They’ve upgraded a major weakness from last season with the acquisition of Jose Calderon. They needed a major upgrade in basketball IQ and he will certainly help in that department.
The Los Angeles Lakers, who made the playoffs last season, are likely to slide out of the playoff mix and there will be teams that were on the outside of the playoff picture such as Portland and Minnesota that will be competing with Dallas for a playoff spot.
You have to wait to see how everyone meshes together but if Dirk Nowitzki is healthy and these pieces do a better job of meshing compared to last season, they should be back in the playoffs.
5. Looking at the departures from last season, who will be missed most?
I think Elton Brand will be the player they miss most. I’m not necessarily sure they will miss his ability on the floor, but I definitely know that his veteran leadership and poise and stature in the locker room was something that impressed a lot of people in the organization.
As for everyone else, I’m not sure they will really miss what the departed Mavs from last season would have given to the team this coming season.
6. Have the Mavs abandoned their plan with cap space?
They have committed more long term money in the deals with Jose Calderon and Monta Ellis, but they still have just over $35 million in cap space to work with next year as Dirk Nowitzki, Shawn Marion and Vince Carter come off the books.
They will still have the ability to make another run at a big fish next summer or work off the core they’re hoping they’ve built this upcoming season. I think it’s a misconception that they’ve abandoned their financial flexibility.
7. With an improved and more relevant roster, does Vince Carter have a better chance to be the Sixth Man of the Year?
He certainly would have gotten more consideration last year for the award if the Mavs actually made the playoffs. For those who don’t remember, Carter only received one vote (a third place vote) in last year’s voting for the Sixth Man of the Year award.
Carter’s durability and/or longevity will certainly be something to watch going into this coming season. You could certainly make a compelling case that he was the most consistent Maverick last season. He even showed that he was committed to the defensive end of the floor as he wasn’t a liability on that end of the floor. In another example of his commitment to defense, he took a ton of charges for the team. That’s not easy for an older player.
With more support off the bench coming this year, he might not need to be relied upon as much, but he can still be the veteran leader of that group and draw the most attention from the opposition. He’s done a great job adapting to his new role in Dallas. Maintaining his level of play from last year would go a long way in the team’s success. That would also help his chances of winning that award.
8. Is bringing Devin Harris back a good thing?
It’s certainly a good insurance policy. He was first being sold as a strong counter to Jose Calderon’s defensive shortcomings. Now, he’s likely going to be sold as quality guard depth. Either way, depth is a good thing. His first signing would have had him making nine million dollars over the next three years. That was already considered to be great value for the guard. One year at the minimum is absolutely a steal.
If he was going to go anywhere for the minimum, why would he pick Dallas?

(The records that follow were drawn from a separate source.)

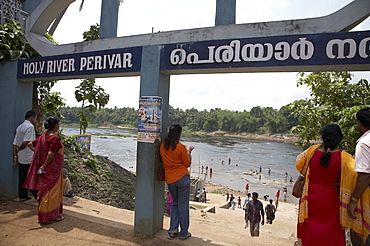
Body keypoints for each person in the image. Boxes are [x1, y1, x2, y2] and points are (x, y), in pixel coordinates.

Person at [296, 124, 358, 246]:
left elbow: (299, 164)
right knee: (332, 232)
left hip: (311, 199)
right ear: (339, 138)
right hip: (332, 200)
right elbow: (355, 176)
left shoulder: (311, 152)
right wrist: (342, 182)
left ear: (323, 137)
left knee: (310, 230)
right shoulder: (345, 158)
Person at [23, 116, 65, 224]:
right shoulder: (54, 138)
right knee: (52, 192)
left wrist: (40, 154)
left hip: (48, 169)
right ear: (55, 126)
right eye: (58, 124)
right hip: (52, 169)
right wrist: (44, 165)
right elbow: (51, 153)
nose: (58, 126)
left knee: (45, 191)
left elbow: (30, 144)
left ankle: (45, 214)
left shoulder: (43, 137)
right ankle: (50, 216)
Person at [159, 124, 194, 240]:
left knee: (175, 204)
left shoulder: (163, 146)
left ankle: (173, 231)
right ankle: (184, 233)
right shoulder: (181, 147)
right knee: (183, 205)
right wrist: (189, 151)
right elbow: (187, 164)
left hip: (170, 179)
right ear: (179, 134)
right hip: (182, 178)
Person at [347, 108, 370, 245]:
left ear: (359, 124)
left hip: (367, 197)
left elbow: (365, 175)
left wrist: (353, 200)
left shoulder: (364, 143)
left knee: (359, 235)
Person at [12, 110, 38, 202]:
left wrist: (15, 155)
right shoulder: (30, 127)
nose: (35, 120)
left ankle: (22, 195)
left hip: (21, 156)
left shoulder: (19, 127)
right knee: (32, 175)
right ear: (31, 117)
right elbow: (27, 142)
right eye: (35, 118)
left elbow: (14, 143)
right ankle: (37, 195)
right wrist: (20, 148)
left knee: (22, 176)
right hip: (28, 155)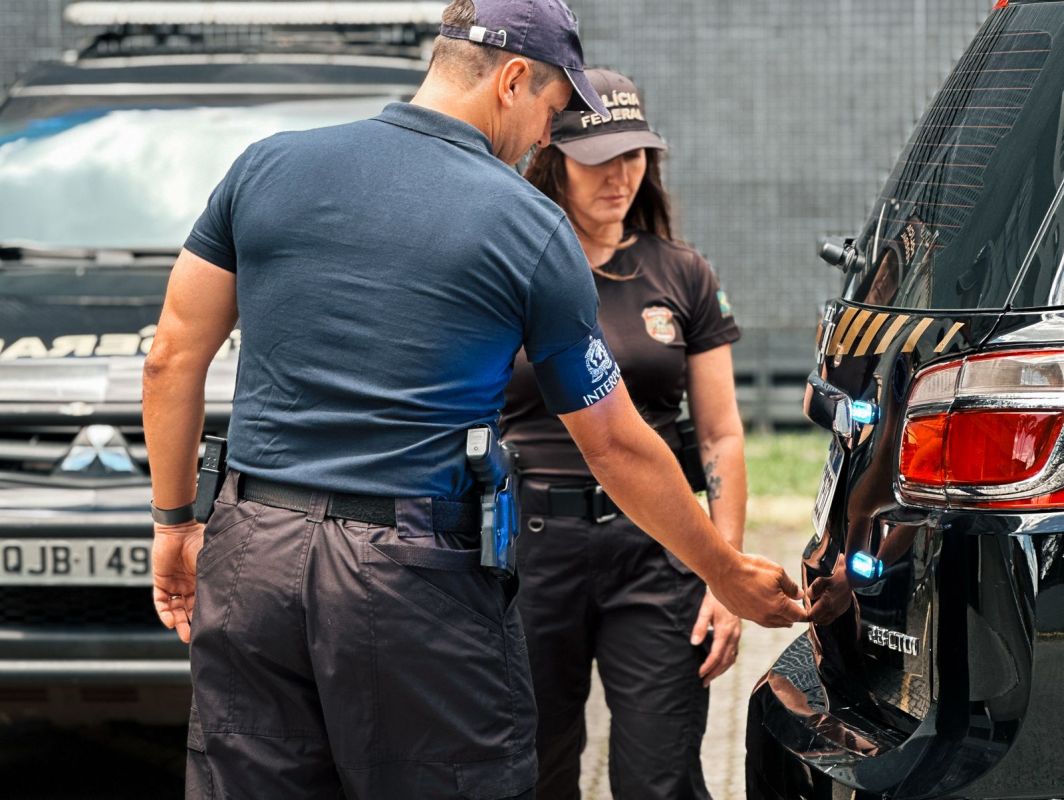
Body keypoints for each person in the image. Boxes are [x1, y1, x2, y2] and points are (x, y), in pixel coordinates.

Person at [143, 1, 807, 797]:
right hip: (408, 576)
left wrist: (176, 521)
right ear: (514, 79)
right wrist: (725, 571)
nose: (542, 139)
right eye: (552, 113)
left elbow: (172, 358)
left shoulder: (265, 166)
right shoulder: (525, 226)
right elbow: (615, 443)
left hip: (251, 550)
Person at [501, 68, 745, 799]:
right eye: (597, 156)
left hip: (658, 547)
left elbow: (721, 437)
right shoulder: (512, 270)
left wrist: (723, 574)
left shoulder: (682, 273)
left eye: (634, 153)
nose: (620, 174)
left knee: (661, 775)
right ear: (553, 158)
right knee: (532, 768)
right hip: (532, 549)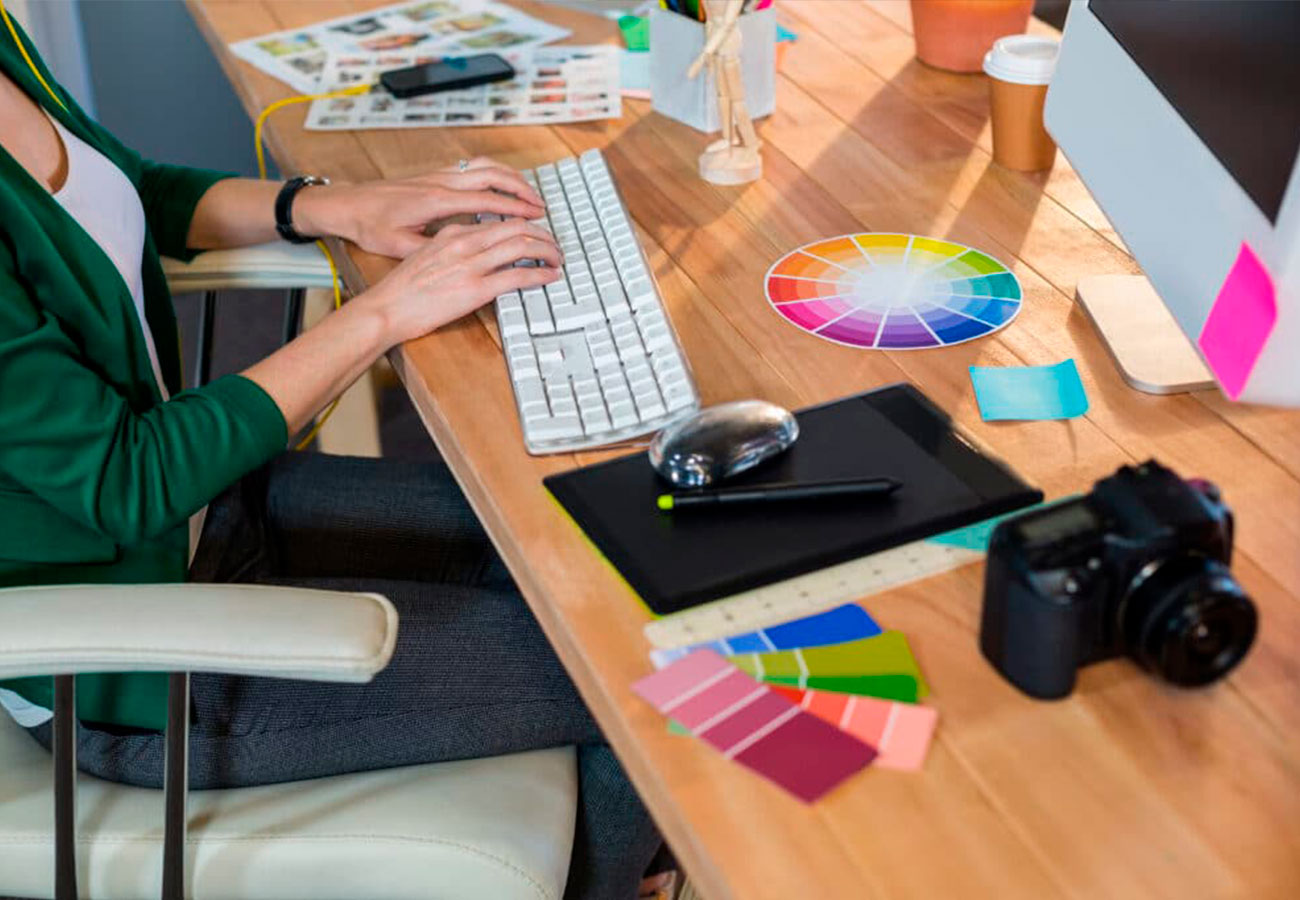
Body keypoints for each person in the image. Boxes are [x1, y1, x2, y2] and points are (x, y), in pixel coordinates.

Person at [0, 16, 664, 900]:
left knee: (610, 539)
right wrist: (386, 313)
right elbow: (128, 483)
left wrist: (332, 205)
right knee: (647, 668)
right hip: (124, 662)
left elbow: (133, 188)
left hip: (209, 522)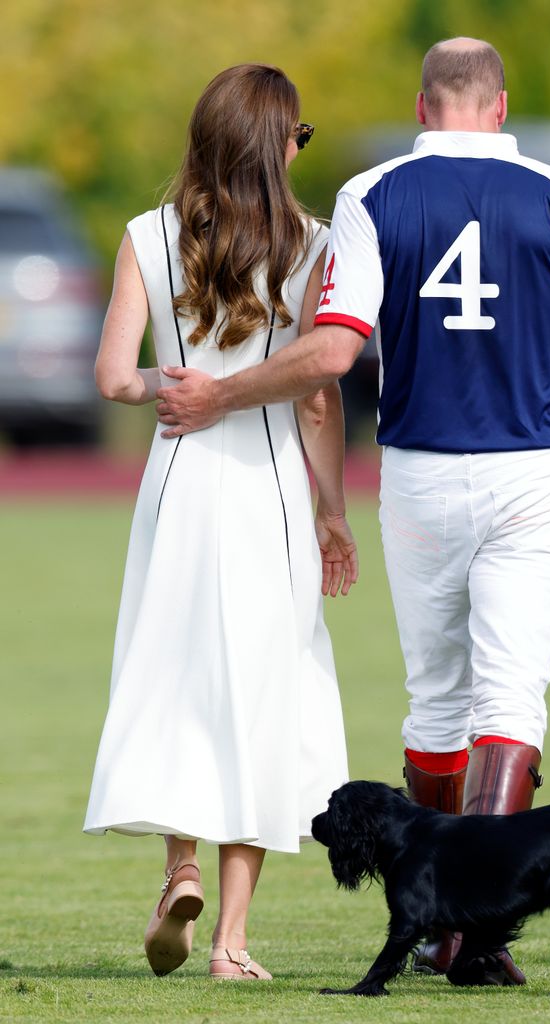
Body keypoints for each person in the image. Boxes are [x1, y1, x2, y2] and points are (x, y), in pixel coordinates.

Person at [155, 38, 550, 984]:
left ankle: (438, 931)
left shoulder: (372, 196)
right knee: (511, 697)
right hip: (534, 468)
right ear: (499, 107)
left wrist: (220, 393)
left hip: (421, 469)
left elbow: (335, 353)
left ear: (424, 110)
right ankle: (477, 934)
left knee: (438, 699)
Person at [84, 63, 358, 982]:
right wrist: (334, 514)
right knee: (265, 695)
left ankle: (180, 870)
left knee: (178, 674)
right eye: (298, 134)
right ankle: (233, 942)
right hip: (271, 486)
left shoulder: (147, 236)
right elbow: (318, 397)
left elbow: (117, 378)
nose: (299, 146)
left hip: (179, 483)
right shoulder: (313, 244)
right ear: (273, 142)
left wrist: (181, 385)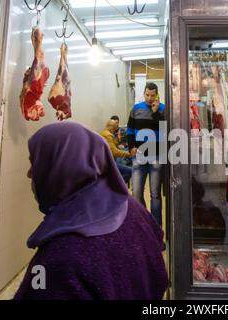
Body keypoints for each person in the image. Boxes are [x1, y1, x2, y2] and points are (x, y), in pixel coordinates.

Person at [14, 122, 168, 300]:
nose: (29, 173)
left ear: (61, 167)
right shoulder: (132, 208)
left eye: (35, 163)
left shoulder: (58, 261)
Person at [126, 83, 166, 228]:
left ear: (157, 95)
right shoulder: (136, 109)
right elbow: (130, 129)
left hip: (157, 155)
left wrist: (156, 113)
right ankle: (144, 225)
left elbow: (165, 130)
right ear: (144, 94)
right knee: (136, 193)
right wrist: (131, 147)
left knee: (155, 195)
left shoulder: (163, 109)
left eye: (152, 95)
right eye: (147, 95)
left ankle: (156, 229)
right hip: (139, 155)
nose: (149, 98)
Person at [101, 118, 133, 184]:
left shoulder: (105, 132)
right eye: (116, 128)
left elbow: (114, 145)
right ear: (113, 128)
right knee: (130, 171)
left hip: (108, 160)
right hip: (108, 163)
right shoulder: (108, 135)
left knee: (125, 160)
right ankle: (117, 187)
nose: (116, 130)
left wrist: (118, 139)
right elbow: (115, 152)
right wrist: (129, 154)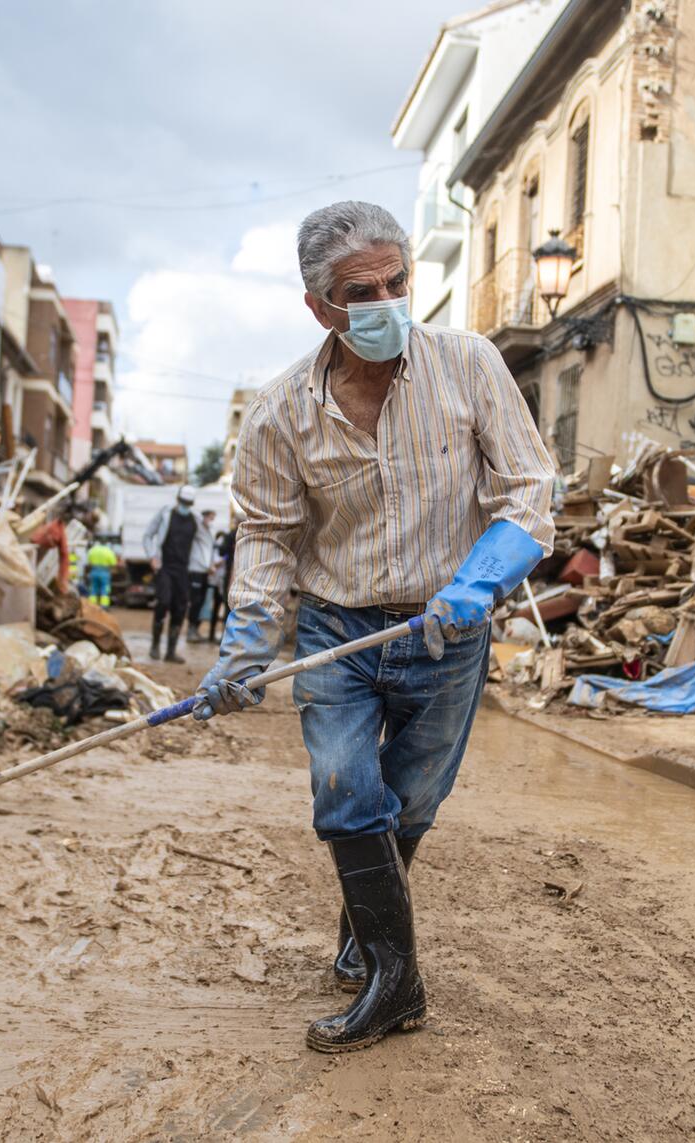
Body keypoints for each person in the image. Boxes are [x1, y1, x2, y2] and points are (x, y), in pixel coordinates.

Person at [192, 201, 555, 1052]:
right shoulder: (281, 412)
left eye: (398, 281)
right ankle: (399, 983)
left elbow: (529, 492)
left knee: (412, 802)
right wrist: (245, 647)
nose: (388, 301)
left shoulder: (469, 366)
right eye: (364, 290)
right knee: (348, 791)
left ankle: (367, 937)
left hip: (446, 631)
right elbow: (271, 535)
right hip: (336, 630)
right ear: (320, 306)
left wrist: (482, 576)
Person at [142, 485, 213, 663]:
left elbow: (206, 542)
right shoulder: (165, 513)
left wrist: (206, 564)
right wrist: (152, 556)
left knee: (180, 608)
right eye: (183, 502)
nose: (185, 505)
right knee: (163, 602)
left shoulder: (195, 520)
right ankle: (155, 646)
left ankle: (171, 652)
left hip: (184, 570)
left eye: (188, 503)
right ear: (177, 500)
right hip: (165, 567)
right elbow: (148, 535)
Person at [186, 509, 220, 643]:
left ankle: (195, 628)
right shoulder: (198, 531)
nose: (211, 521)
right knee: (195, 602)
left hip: (205, 572)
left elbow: (208, 551)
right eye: (210, 517)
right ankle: (190, 630)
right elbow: (199, 553)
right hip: (196, 570)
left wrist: (211, 565)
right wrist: (208, 566)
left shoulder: (209, 533)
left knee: (200, 602)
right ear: (204, 517)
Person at [84, 537, 118, 608]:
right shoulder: (108, 551)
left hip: (94, 571)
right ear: (106, 543)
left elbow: (88, 561)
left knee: (93, 588)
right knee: (104, 589)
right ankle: (104, 606)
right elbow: (113, 563)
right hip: (104, 572)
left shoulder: (93, 550)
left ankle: (92, 606)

Harris wanted to be in Dallas. He clearly likes the organization and the faces of the organization. Harris participated in Dirk Nowitzki’s charity baseball game earlier in the summer and the two seemed to interact rather well, with playful heckling and lots of smiling.
He has the ability to be a solid bench player for the Mavs, no matter what guard position he plays. The biggest thing will be whether or not he has the ability to stay healthy. The Mavs have a pretty strong amount of depth in the guard department, so they can do what they need to do to make sure he can stay healthy over the course of the grueling season.
9. Is Ricky Ledo ready to play?
He’s ready to play in the D-League. Sorry to burst people’s bubble, but I don’t think he’s ready to be a rotation player right now for the Mavs. People need to remember that he hadn’t played any organized basketball for over a year until he played in the summer league.
Ledo clearly has solid upside to his game, thus the Mavs giving him the deal they gave him (low risk, right to keep him in the mix for multiple years). He still needs time to develop his game and just learn the NBA game, in general.
Being in Frisco with the Texas Legends would serve him very well. He will be able to spend some time with the Mavs before the D-League season starts. That will give him time to work and interact with true professionals and see how they navigate through the league. He’ll then be able to get to work in Frisco. He simply needs seasoning and time to play, so Frisco is where he needs to be.
10. How would I grade the offseason?
Most people are willing to automatically give the Mavs a failing grade because they didn’t land the big fish. It’s a disappointment to strike out again in the pursuit of the superstar, but the Mavs had to get up off the ground, dust themselves off and find a way to rebuild their roster.
They had to work on the fly as their plans radically shifted with Devin Harris’ injury. That led to them ultimately getting Monta Ellis. Like I said, the jury is still out on if that will ultimately be a good move for the team.
With the acquisitions of Calderon, Samuel Dalembert, Wayne Ellington, Ellis and their rumored final signings (along with their rookies), they’ve created a rotation that has a lot of potential to provide value in terms of bang for their buck. Mark Cuban’s goal has been to reload without rebuilding. Everyone still needs to wait and see how things shake out on the floor, but it seems they did an admirable job of assembling a unique roster. It certainly will be an entertaining lineup.